Problem requirements:
Filter the data below, keeping only lines that contain "middle".

*** Record excerpts Section Begins ***

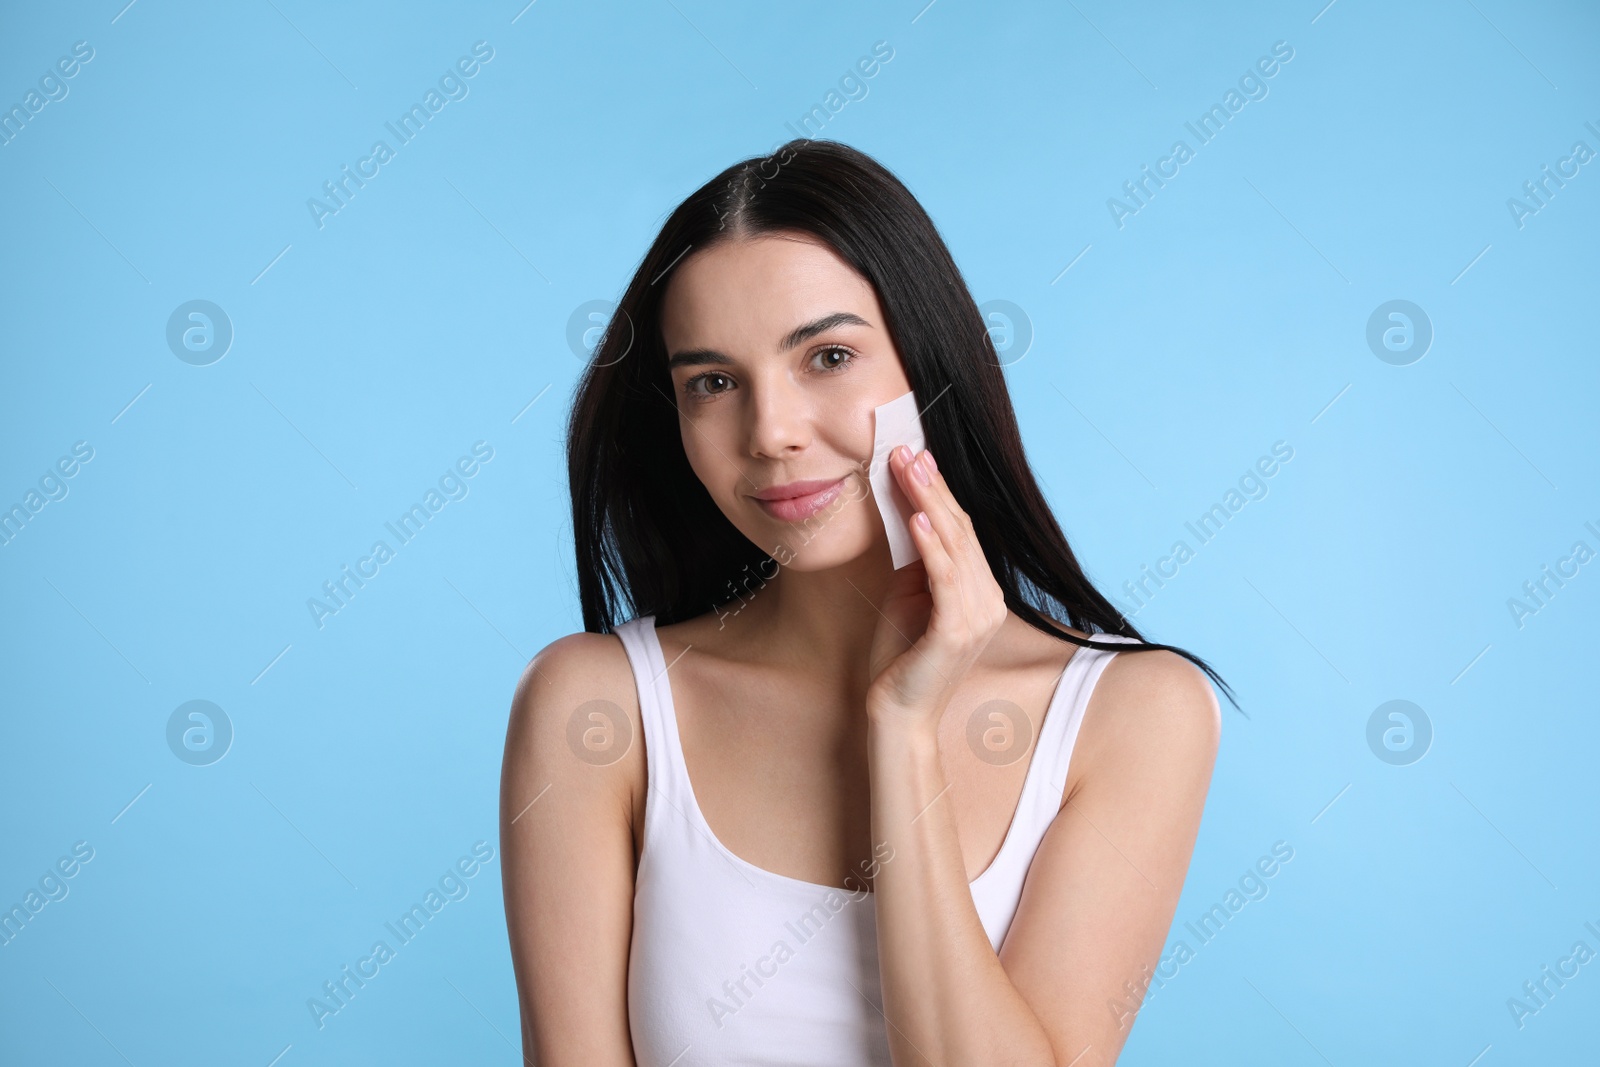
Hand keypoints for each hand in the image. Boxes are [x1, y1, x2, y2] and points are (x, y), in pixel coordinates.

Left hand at [865, 445, 1007, 727]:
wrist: (898, 714)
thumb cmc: (899, 658)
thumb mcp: (907, 596)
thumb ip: (916, 561)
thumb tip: (911, 512)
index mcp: (981, 593)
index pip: (962, 532)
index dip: (938, 492)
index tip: (915, 457)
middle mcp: (988, 601)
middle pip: (962, 531)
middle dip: (932, 487)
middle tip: (908, 451)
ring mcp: (977, 617)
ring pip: (955, 546)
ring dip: (929, 503)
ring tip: (907, 470)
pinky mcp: (957, 632)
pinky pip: (946, 578)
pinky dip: (932, 545)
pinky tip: (917, 518)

*** Record excerpts Section Ends ***

Answer below:
middle mcp: (988, 601)
middle pip: (962, 531)
middle dip: (932, 487)
middle tip: (908, 451)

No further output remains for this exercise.